Personal information
- Born: 5 January 1998 (age 28) Ipoh, Perak, Malaysia
- Years active: 2014–present
- Height: 1.80 m (5 ft 11 in)

Sport
- Country: Malaysia
- Sport: Badminton
- Handedness: Right
- Coached by: Nova Widianto

Mixed doubles
- Highest ranking: 3 (with Toh Ee Wei, 14 January 2025) 21 (with Peck Yen Wei, 8 November 2022)
- Current ranking: 8 (with Toh Ee Wei, 8 September 2026)
- BWF profile

Medal record
Men's badminton
Representing Malaysia
World Championships
| Gold medal – first place | 2025 Paris | Mixed doubles |
Sudirman Cup
| Bronze medal – third place | 2021 Vantaa | Mixed team |
| Bronze medal – third place | 2023 Suzhou | Mixed team |
SEA Games
| Gold medal – first place | 2021 Vietnam | Mixed doubles |
| Silver medal – second place | 2021 Vietnam | Men's team |
| Silver medal – second place | 2025 Thailand | Men's team |
| Bronze medal – third place | 2025 Thailand | Mixed doubles |
World Junior Championships
| Silver medal – second place | 2016 Bilbao | Mixed team |
| Bronze medal – third place | 2016 Bilbao | Mixed doubles |

= Chen Tang Jie =

Malaysian badminton player

Chen Tang Jie (陳堂傑 (陈堂杰, Chén Tángjié); born 5 January 1998) is a Malaysian badminton player. A world champion, he and his partner Toh Ee Wei won the mixed doubles title at the 2025 World Championships. He and Toh became the first ever world badminton champions in mixed doubles and the second ever world badminton champions from Malaysia after Aaron Chia and Soh Wooi Yik. He was part of the Malaysian 2016 Asian Junior Championships and 2016 BWF World Junior Championships team, and helped Malaysia to clinch a silver medal in the World Junior mixed team before being defeated by China.

» **DATA UNDER STUDY**
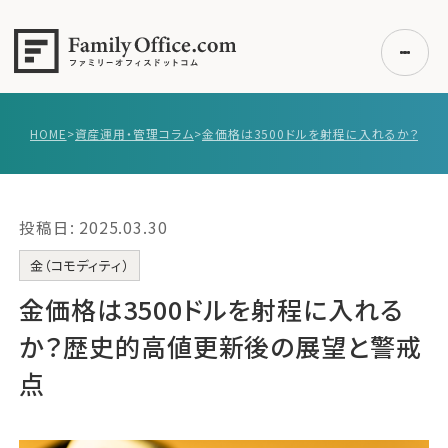
HOME
>
資産運用・管理コラム
>
初めての方へ
ご利用の流れ・プラン
投稿日: 2025.03.30
事例紹介
エキスパート一覧
金（コモディティ）
無料講座
金価格は3500ドルを射程に入れる
コラム
か？歴史的高値更新後の展望と警戒
利用者の声
点
無料ご相談
ログイン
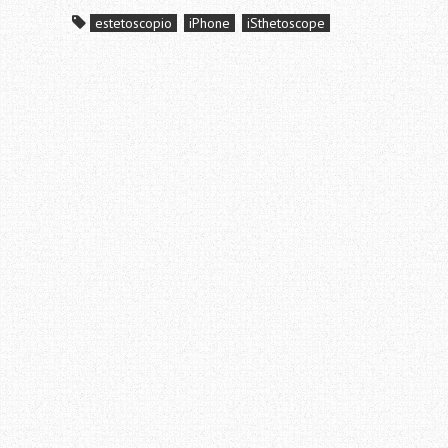
estetoscopio
iPhone
iSthetoscope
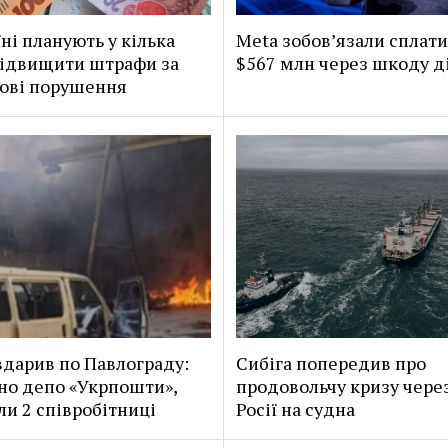
їні планують у кілька
Meta зобов’язали сплат
підвищити штрафи за
$567 млн через шкоду д
ові порушення
вдарив по Павлограду:
Сибіга попередив про
о депо «Укрпошти»,
продовольчу кризу чере
ли 2 співробітниці
Росії на судна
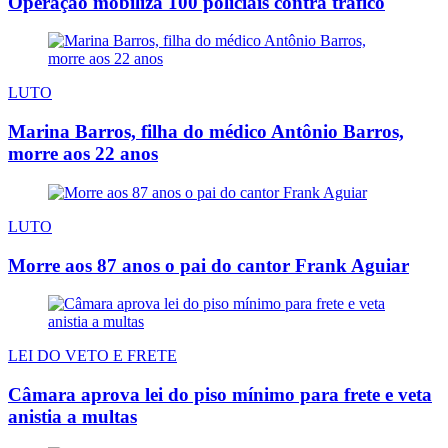
Operação mobiliza 100 policiais contra tráfico
LUTO
Marina Barros, filha do médico Antônio Barros,
morre aos 22 anos
LUTO
Morre aos 87 anos o pai do cantor Frank Aguiar
LEI DO VETO E FRETE
Câmara aprova lei do piso mínimo para frete e veta
anistia a multas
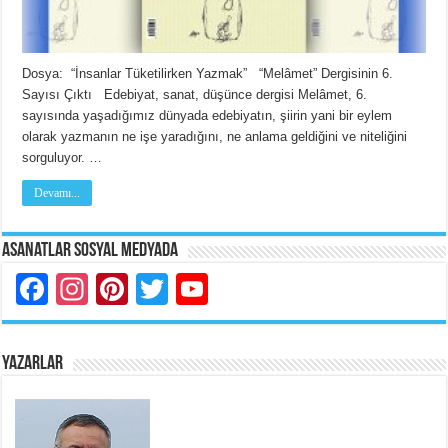
Dosya: “İnsanlar Tüketilirken Yazmak” “Melâmet” Dergisinin 6.
Sayısı Çıktı Edebiyat, sanat, düşünce dergisi Melâmet, 6.
sayısında yaşadığımız dünyada edebiyatın, şiirin yani bir eylem
olarak yazmanın ne işe yaradığını, ne anlama geldiğini ve niteliğini
sorguluyor. …
Devamı...
Asanatlar Sosyal Medyada
Facebook
Instagram
Pinterest
Twitter
YouTube
YAZARLAR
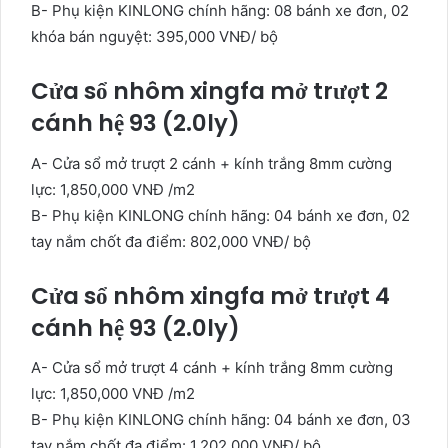
B- Phụ kiện KINLONG chính hãng: 08 bánh xe đơn, 02
khóa bán nguyệt: 395,000 VNĐ/ bộ
Cửa sổ nhôm xingfa mở trượt 2
cánh hệ 93 (2.0ly)
A- Cửa sổ mở trượt 2 cánh + kính trắng 8mm cường
lực: 1,850,000 VNĐ /m2
B- Phụ kiện KINLONG chính hãng: 04 bánh xe đơn, 02
tay nắm chốt đa điểm: 802,000 VNĐ/ bộ
Cửa sổ nhôm xingfa mở trượt 4
cánh hệ 93 (2.0ly)
A- Cửa sổ mở trượt 4 cánh + kính trắng 8mm cường
lực: 1,850,000 VNĐ /m2
B- Phụ kiện KINLONG chính hãng: 04 bánh xe đơn, 03
tay nắm chốt đa điểm: 1,202,000 VNĐ/ bộ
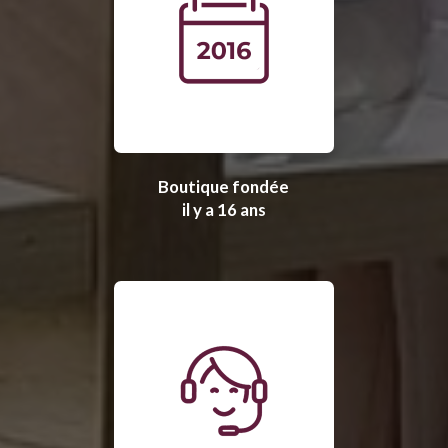
Boutique fondée
il y a 16 ans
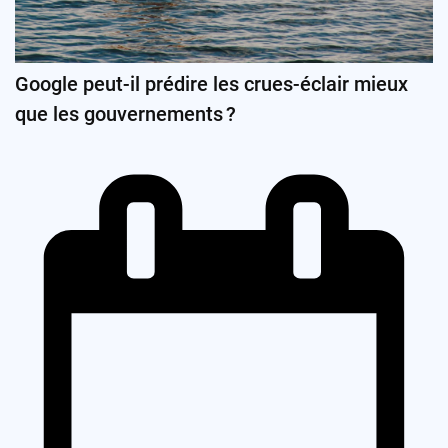
Google peut-il prédire les crues-éclair mieux
que les gouvernements ?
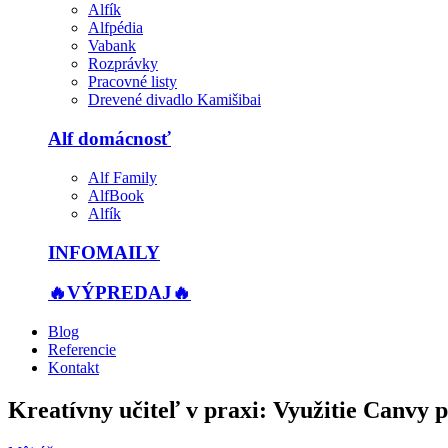
Alfík
Alfpédia
Vabank
Rozprávky
Pracovné listy
Drevené divadlo Kamišibai
Alf domácnosť
Alf Family
AlfBook
Alfík
INFOMAILY
🔥VÝPREDAJ🔥
Blog
Referencie
Kontakt
Kreatívny učiteľ v praxi: Využitie Canvy p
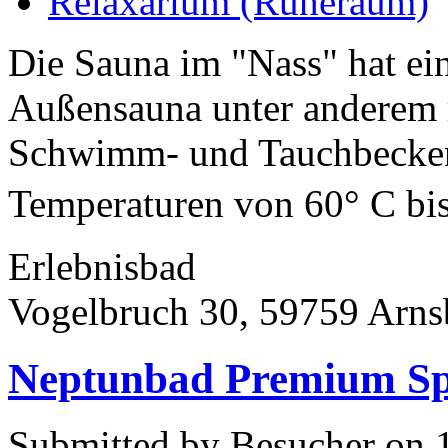
Relaxarium (Ruheraum)
Die Sauna im "Nass" hat ei
Außensauna unter anderem m
Schwimm- und Tauchbecken
Temperaturen von 60° C bis
Erlebnisbad
Vogelbruch 30, 59759 Arns
Neptunbad Premium Sp
Submitted by Besucher on 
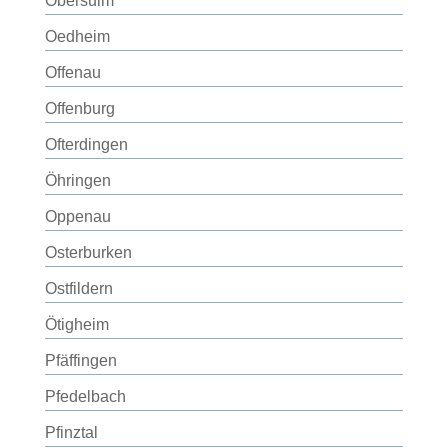
Obersulm
Oedheim
Offenau
Offenburg
Ofterdingen
Öhringen
Oppenau
Osterburken
Ostfildern
Ötigheim
Pfäffingen
Pfedelbach
Pfinztal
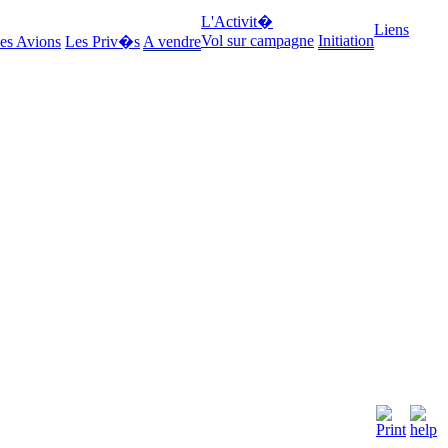
L'Activit�
Liens
Vol sur campagne
Initiation
es Avions
Les Priv�s
A vendre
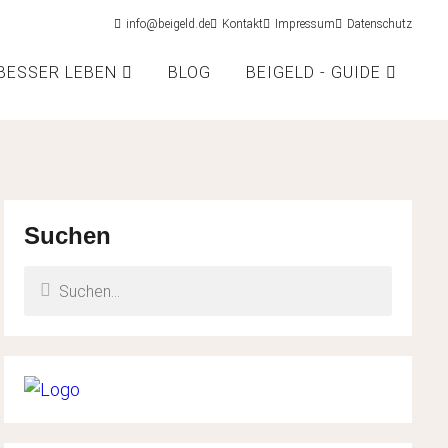
info@beigeld.de
Kontakt
Impressum
Datenschutz
BESSER LEBEN
BLOG
BEIGELD - GUIDE
Fortbildung
nde das passende Angebot
Suchen
ner
igitale Einnahmen
Zeit managen
iate, Etsy, Print-on-Demand, KI
ork-Life, Routinen, Fokus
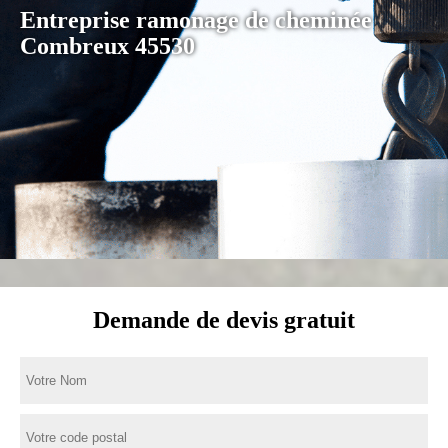
Entreprise ramonage de cheminée
Combreux 45530
Demande de devis gratuit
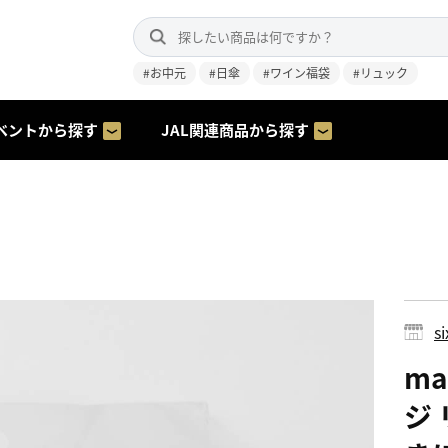
#お中元
#日傘
#ワイン福袋
#リュック
ベントから探す
JAL関連商品から探す
s
m
ジ 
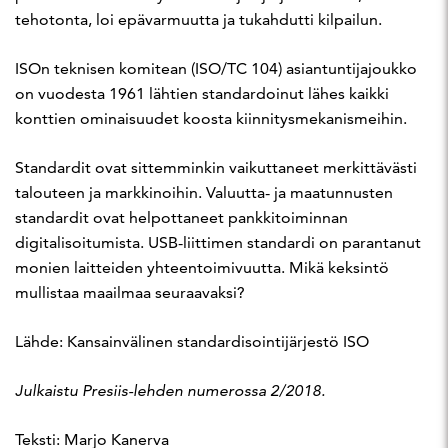
tehotonta, loi epävarmuutta ja tukahdutti kilpailun.
ISOn teknisen komitean (ISO/TC 104) asiantuntijajoukko
on vuodesta 1961 lähtien standardoinut lähes kaikki
konttien ominaisuudet koosta kiinnitysmekanismeihin.
Standardit ovat sittemminkin vaikuttaneet merkittävästi
talouteen ja markkinoihin. Valuutta- ja maatunnusten
standardit ovat helpottaneet pankkitoiminnan
digitalisoitumista. USB-liittimen standardi on parantanut
monien laitteiden yhteentoimivuutta. Mikä keksintö
mullistaa maailmaa seuraavaksi?
Lähde: Kansainvälinen standardisointijärjestö ISO
Julkaistu Presiis-lehden numerossa 2/2018.
Teksti: Marjo Kanerva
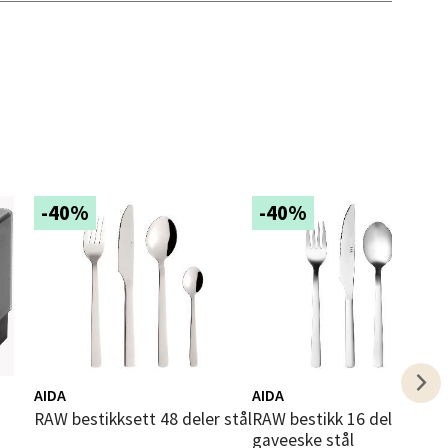
elg
-40%
-40%
elg
AIDA
AIDA
elg
RAW bestikksett 48 deler stål
RAW bestikk 16 deler
gaveeske stål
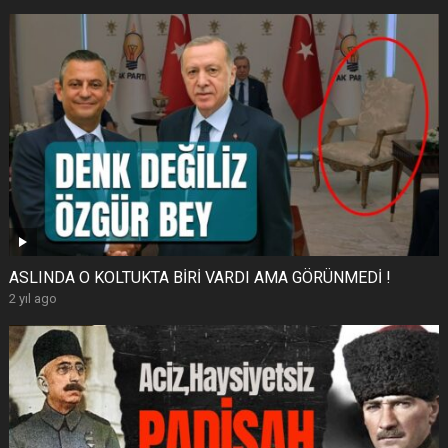
ASLINDA O KOLTUKTA BİRİ VARDI AMA GÖRÜNMEDİ !
2 yıl ago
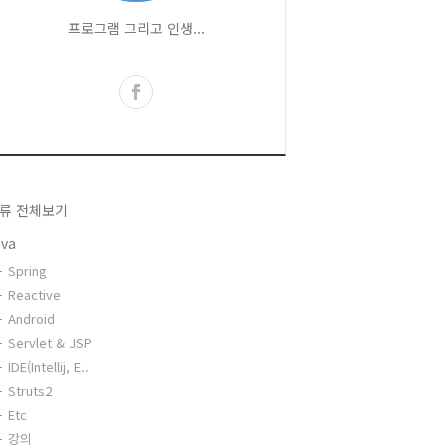
프로그램 그리고 인생...
류 전체보기
ava
Spring
Reactive
Android
Servlet & JSP
IDE(Intellij, E..
Struts2
Etc
강의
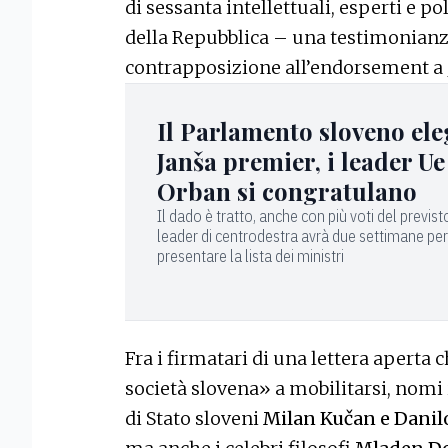
di sessanta intellettuali, esperti e po
della Repubblica – una testimonianza
contrapposizione all’endorsement a 
Il Parlamento sloveno el
Janša premier, i leader Ue
Orban si congratulano
Il dado è tratto, anche con più voti del previsto:
leader di centrodestra avrà due settimane per
presentare la lista dei ministri
Fra i firmatari di una lettera aperta 
società slovena» a mobilitarsi, nomi i
di Stato sloveni
Milan Kučan e Danil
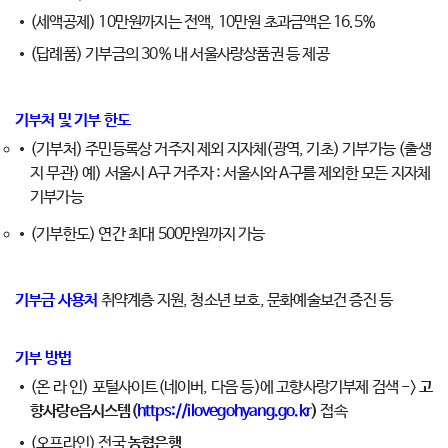
(세액공제) 10만원까지는 전액, 10만원 초과금액은 16.5%
(답례품) 기부금의 30% 내 서울사랑상품권 등 제공
기부처 및 기부 한도
(기부처) 주민등록상 거주지 제외 지자체(광역, 기초) 기부가능 (출생
지 무관) 예) 서울시 A구 거주자 : 서울시와 A구를 제외한 모든 지자체
기부가능
(기부한도) 연간 최대 500만원까지 가능
기부금 사용처
취약계층 지원, 청소년 보호, 문화예술보건 증진 등
기부 방법
(온 라 인) 포털사이트(네이버, 다음 등)에 고향사랑기부제 검색 ->
고
향사랑e음시스템(
https://ilovegohyang.go.kr
)
접속
(오프라인) 전국
농협은행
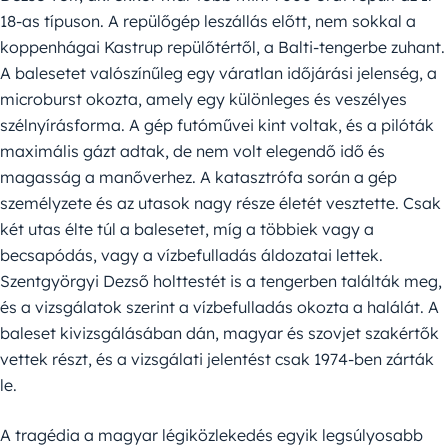
18-as típuson. A repülőgép leszállás előtt, nem sokkal a
koppenhágai Kastrup repülőtértől, a Balti-tengerbe zuhant.
A balesetet valószínűleg egy váratlan időjárási jelenség, a
microburst okozta, amely egy különleges és veszélyes
szélnyírásforma. A gép futóművei kint voltak, és a pilóták
maximális gázt adtak, de nem volt elegendő idő és
magasság a manőverhez. A katasztrófa során a gép
személyzete és az utasok nagy része életét vesztette. Csak
két utas élte túl a balesetet, míg a többiek vagy a
becsapódás, vagy a vízbefulladás áldozatai lettek.
Szentgyörgyi Dezső holttestét is a tengerben találták meg,
és a vizsgálatok szerint a vízbefulladás okozta a halálát. A
baleset kivizsgálásában dán, magyar és szovjet szakértők
vettek részt, és a vizsgálati jelentést csak 1974-ben zárták
le.
A tragédia a magyar légiközlekedés egyik legsúlyosabb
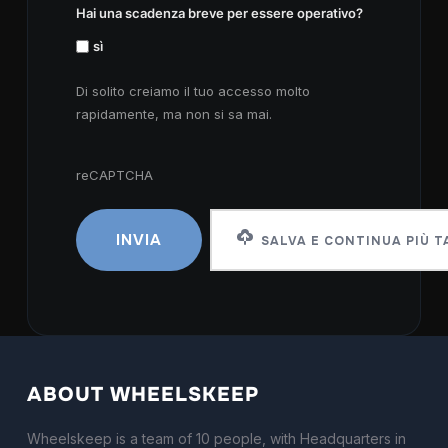
Hai una scadenza breve per essere operativo?
sì
Di solito creiamo il tuo accesso molto
rapidamente, ma non si sa mai.
reCAPTCHA
reCAPTCHA
SALVA E CONTINUA PIÙ T
ABOUT WHEELSKEEP
Wheelskeep is a team of 10 people, with Headquarters in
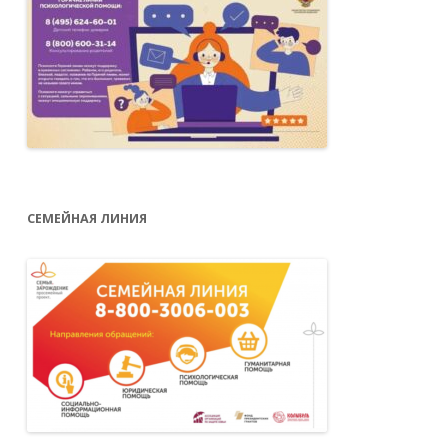
СЕМЕЙНАЯ ЛИНИЯ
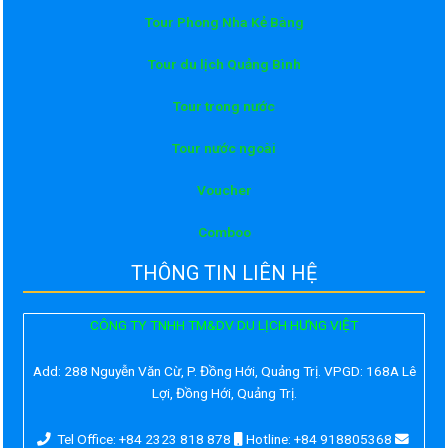
Tour Phong Nha Kẻ Bàng
Tour du lịch Quảng Bình
Tour trong nước
Tour nước ngoài
Voucher
Comboo
THÔNG TIN LIÊN HỆ
CÔNG TY TNHH TM&DV DU LỊCH HƯNG VIỆT
Add:
288 Nguyễn Văn Cừ, P. Đồng Hới, Quảng Trị. VPGD: 168A Lê
Lợi, Đồng Hới, Quảng Trị.
Tel Office: +84 2323 818 878
Hotline: +84 918805368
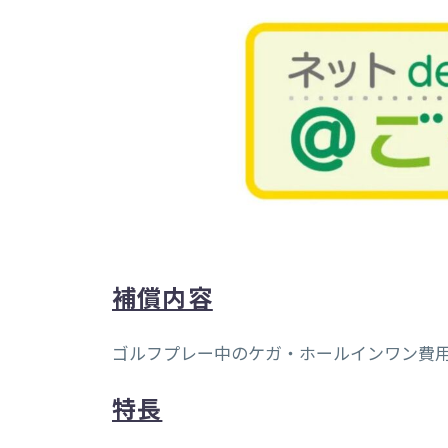
補償内容
ゴルフプレー中のケガ・ホールインワン費
特長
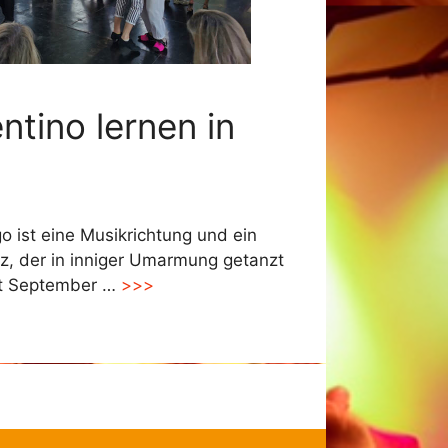
ntino lernen in
o ist eine Musikrichtung und ein
z, der in inniger Umarmung getanzt
it September …
>>>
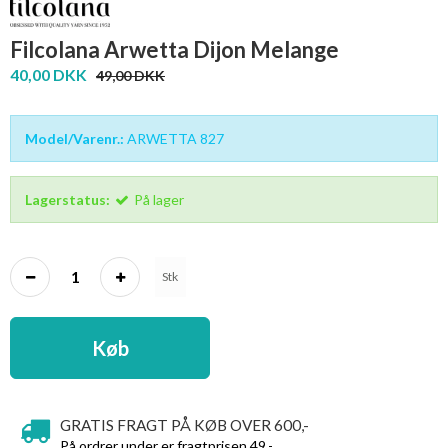
Filcolana Arwetta Dijon Melange
40,00 DKK
49,00 DKK
Model/Varenr.:
ARWETTA 827
Lagerstatus:
På lager
Stk
Køb
GRATIS FRAGT PÅ KØB OVER 600,-
På ordrer under er fragtprisen 49,-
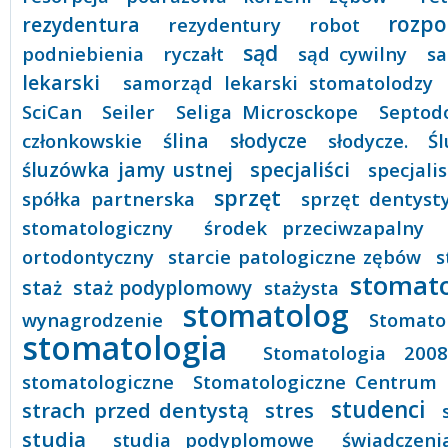
rozpo
rezydentura
rezydentury
robot
sąd
podniebienia
ryczałt
sąd cywilny
s
lekarski
samorząd lekarski stomatolodzy
SciCan
Seiler
Seliga Microsckope
Septod
członkowskie
ślina
słodycze
słodycze.
Ś
specjaliści
śluzówka jamy ustnej
specjali
sprzęt
spółka partnerska
sprzęt dentyst
stomatologiczny
środek przeciwzapalny
ortodontyczny
starcie patologiczne zębów
s
stomato
staż podyplomowy
staż
stażysta
stomatolog
wynagrodzenie
Stomato
stomatologia
Stomatologia 2008
stomatologiczne
Stomatologiczne Centrum 
studenci
strach przed dentystą
stres
studia
studia podyplomowe
świadczeni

» **ACTIVITY**
Please pick up the Chen Tang Jie article after its final sentence and keep writing it. The rows have no connection to the Chen Tang Jie article.

» **RESPONSE AREA**
== Career ==
Chen was selected into the Malaysian squad for 2016 World Junior Championships. Before that, he had shown his commitment on the court by reaching quarter-finals of the Asian Junior Championships with Pearly Tan in July 2016. They were just paired up few weeks before the tournament and was defeated by the Korean pair Kim Won-ho and Lee Yu-rim (defeated 17–21, 16–21). At the World Junior Championships, Chen took part in both men's and mixed doubles, where he partnered with Man Wei Chong and Toh Ee Wei respectively. He showed his potential by finishing with a bronze medal in the mixed doubles with Toh before the duo were beaten by the Chinese pair He Jiting and Du Yue in straight games.

Partnered with Toh Ee Wei, Chen entered the mixed doubles top 10 of the BWF world ranking in September 2023.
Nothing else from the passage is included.